奈良県立図書館の学術情報センターシステムの利用

―所蔵資料の遡及入力を中心に―

奈良県立奈良図書館 整理係

森川 博之

1.はじめに

 奈良県には,県立図書館が2館あり,奈良図書館は明治42年(1909)11月,橿原図書館は昭和15年(1940)7月に開設されている。現在,奈良図書館では約32万冊の蔵書を,橿原図書館では約11万冊の蔵書を所蔵し,対市町村サービスの地域分担を行うなど,協力体制を保ちながら利用者や県内公共図書館などへのサービスに努めている。

2.学術情報センターシステムの利用

 当県では,平成7年3月,奈良県教育委員会により新県立図書館整備基本構想が策定され,各図書館とネットワークにより資料・情報資源の共有化を図り,利用者からのさまざまな資料・情報ニーズに応えていくという新しい図書館像が示された。
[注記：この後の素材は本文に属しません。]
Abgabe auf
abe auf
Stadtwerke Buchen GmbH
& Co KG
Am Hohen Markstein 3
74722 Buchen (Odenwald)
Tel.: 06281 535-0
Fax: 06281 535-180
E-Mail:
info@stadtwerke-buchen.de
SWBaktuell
 これにともない奈良図書館では,同年学術情報センターNACSIS-CATに参加し,9月から書誌データベース構築にむけた遡及入力を開始した。当館がデータベース構築にあたりNACSIS-CATに参加したのは,当時でも大学図書館,専門図書館など450を超える機関が既に参加し,図書367万件,雑誌22万件の書誌データが共有化されデータ量が豊富であったこと,国会図書館のJAPAN-MARCやTRC-MARCなど参照MARCが利用できることや,参加館相互の貸借システム(ILL)や情報検索システム(IR)も活用できることなどが,新図書館がめざす方向性に大きく合致すると考えたからである。
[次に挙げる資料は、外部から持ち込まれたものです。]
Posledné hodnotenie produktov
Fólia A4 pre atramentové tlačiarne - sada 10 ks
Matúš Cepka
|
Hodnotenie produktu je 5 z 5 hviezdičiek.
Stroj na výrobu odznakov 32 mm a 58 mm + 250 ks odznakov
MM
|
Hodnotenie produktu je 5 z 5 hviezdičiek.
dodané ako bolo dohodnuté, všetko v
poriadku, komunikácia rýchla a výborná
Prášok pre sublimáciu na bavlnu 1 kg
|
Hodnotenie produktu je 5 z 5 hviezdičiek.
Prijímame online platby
 遡及入力は5ヶ年計画で,担当職員は平常業務との兼務で6名,他にアルバイト職員が配置されている。当初の対象資料は,奈良図書館が図書約20万冊と雑誌約10万冊,また橿原図書館では奈良と重複する資料を除いた図書約4万冊と雑誌1万冊とされた。両館とも古い時代からの資料を多数所蔵しており,特に郷土資料では私家版やパンフレット,自館製本資料なども多く,書誌同定率の低さが予想されたため,入力作業にあたってはヒット率が高いと思われるものから順次行ってきた。また,昨年からは雑誌の遡及入力も開始しているが,逐次刊行物の入力にあたっては,当館の従来からの資料区分と学術情報センターの資料区分との調整など,資料の組織化についての根本的な見直しも行っている。

 平成9年7月には,学術情報センター対応の図書館情報管理システムが導入され,新規受入資料についても,NACSIS-CATへの書誌所蔵登録が可能となった。現在,奈良,橿原を合せた登録数は,遡及入力分と新規受入分を合わせて図書約30万2千冊,雑誌約8万5千冊となっており,そのうちで当館が作成したオリジナルデータは5万件以上にのぼり,参加各機関からの書誌調整にも頻繁に対応している。

3.今後の課題

 5ヶ年計画で進めてきた遡及入力期限も,残すところ4ヶ月余りとなってきた。対象資料の中で現在残っているのは,明治,大正期に受入れ自館製本を行う際に書誌情報源が欠落した図書や外国語図書の一部など,書誌同定が極めて困難なものばかりとなっている。

 また,遡及対象外となっている明治期以前の和装本,漢籍類や地図,マイクロフィルムなどの特殊資料も山積されている。現在のところ,これらの資料のCATへの登録数は極めて少ないと聞いているが,参加各館の協力をあおぎながら,データ登録に努めていきたい。